5/01/08

Michael Salzhauer, MD, a board-certified plastic surgeon, introduces a children’s book, My Beautiful Mommy, which answers the insistent questions posed by young children, including, "Why is Mommy’s nose smaller? or Where did her tummy go? And what’s with all those bandages?"

"I don’t know whether to laugh or cry," says Diana Zuckerman, president of the Washington-based nonprofit National Research Center for Women and Families. "This is disturbing on so many levels. For one thing, it perpetuates a completely unrealistic ideal of female beauty—the large-breasted, wasp-waisted, midriff-baring Barbie-doll look."

Zuckerman, who says she is not opposed to all plastic surgery, notes that the book’s portrayal of postoperative recovery seems remarkably short. The mother is up and around soon after her tummy tuck, which in real life can require a much longer recuperation.

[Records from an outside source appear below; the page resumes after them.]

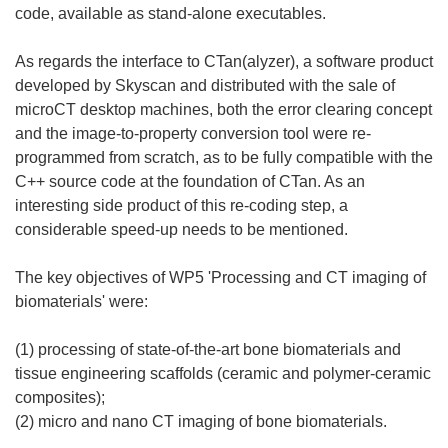
code, available as stand-alone executables.
As regards the interface to CTan(alyzer), a software product
developed by Skyscan and distributed with the sale of
microCT desktop machines, both the error clearing concept
and the image-to-property conversion tool were re-
programmed from scratch, as to be fully compatible with the
C++ source code at the foundation of CTan. As an
interesting side product of this re-coding step, a
considerable speed-up needs to be mentioned.
The key objectives of WP5 'Processing and CT imaging of
biomaterials' were:
(1) processing of state-of-the-art bone biomaterials and
tissue engineering scaffolds (ceramic and polymer-ceramic
composites);
(2) micro and nano CT imaging of bone biomaterials.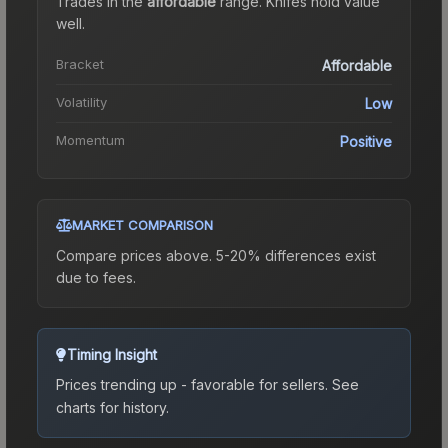
Trades in the
affordable
range
.
Knife
s hold value
well.
Bracket
Affordable
Volatility
Low
Momentum
Positive
MARKET COMPARISON
Compare prices above. 5-20% differences exist
due to fees.
Timing Insight
Prices trending up - favorable for sellers.
See
charts for history.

According to Salzhauer, the book gives parents a vehicle to explain the plastic surgery process to their kids who may be too young to understand why a parent is choosing to undergo an appearance-altering operation.

Salzhauer says his interest in children’s reactions to aesthetic surgery was sparked by questions his daughter, who was then 4, asked when he got a nose job several years ago. As the father of four young children, Salzhauer says, "I read a lot of children’s books and realized there was no book for 4- to 7-year-olds that could explain why a parent who wasn’t sick was having an operation."

He adds that many of his patients bring their children to plastic surgery consultations and even postoperative appointments.

According to Salzhauer, 10% of the proceeds from the book are earmarked for children’s plastic surgery charities. A Spanish-language version is also available.